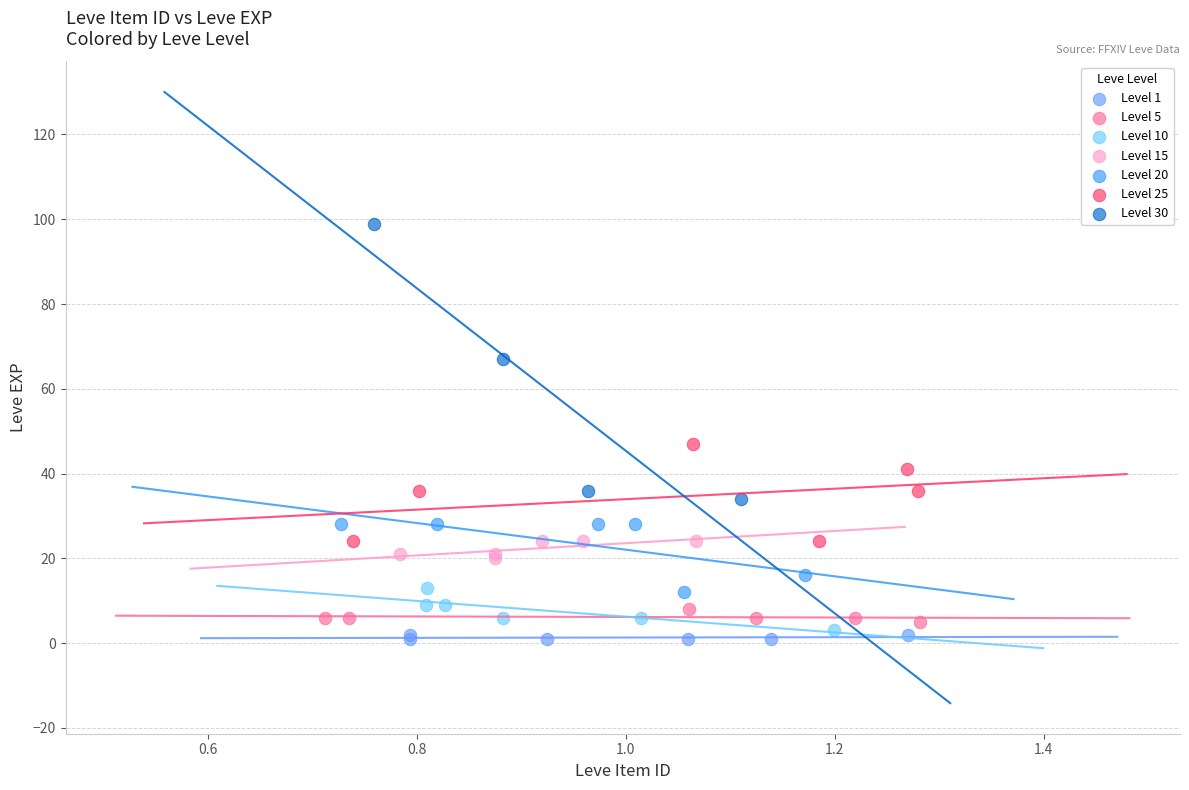

Which series reaches the maximum Y coordinate?

Level 30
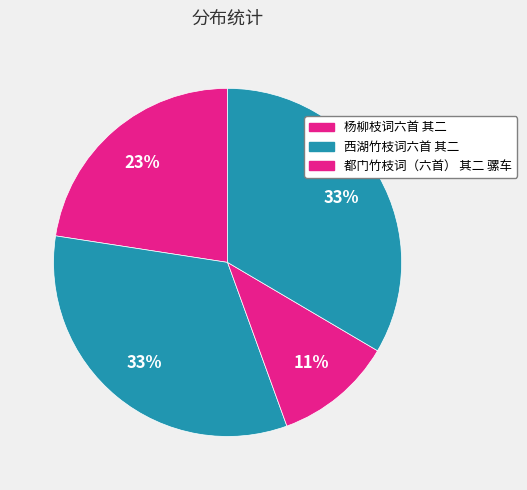

Does any single category account for the majority?

No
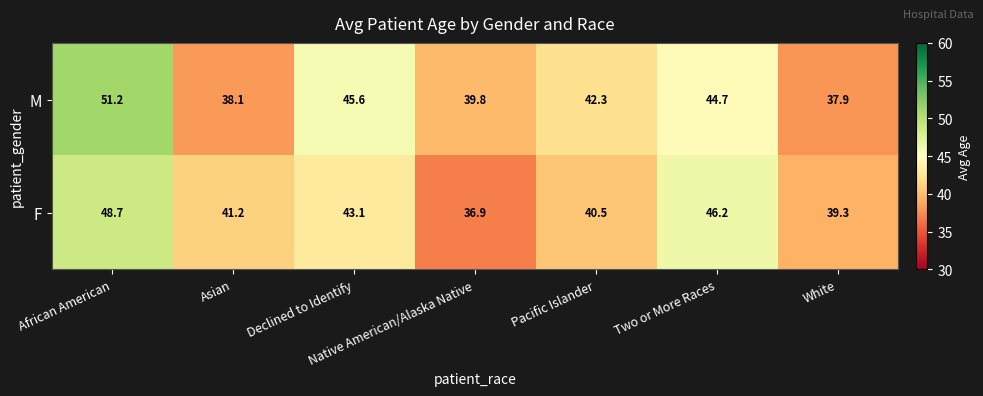

Which series has the widest spread of values?

M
- - - - - - -
Pull out each line in the records above that contains the word "series".

RESULT FOR THIS EXERCISE:
Which series reaches the maximum Y coordinate?
Which series has the widest spread of values?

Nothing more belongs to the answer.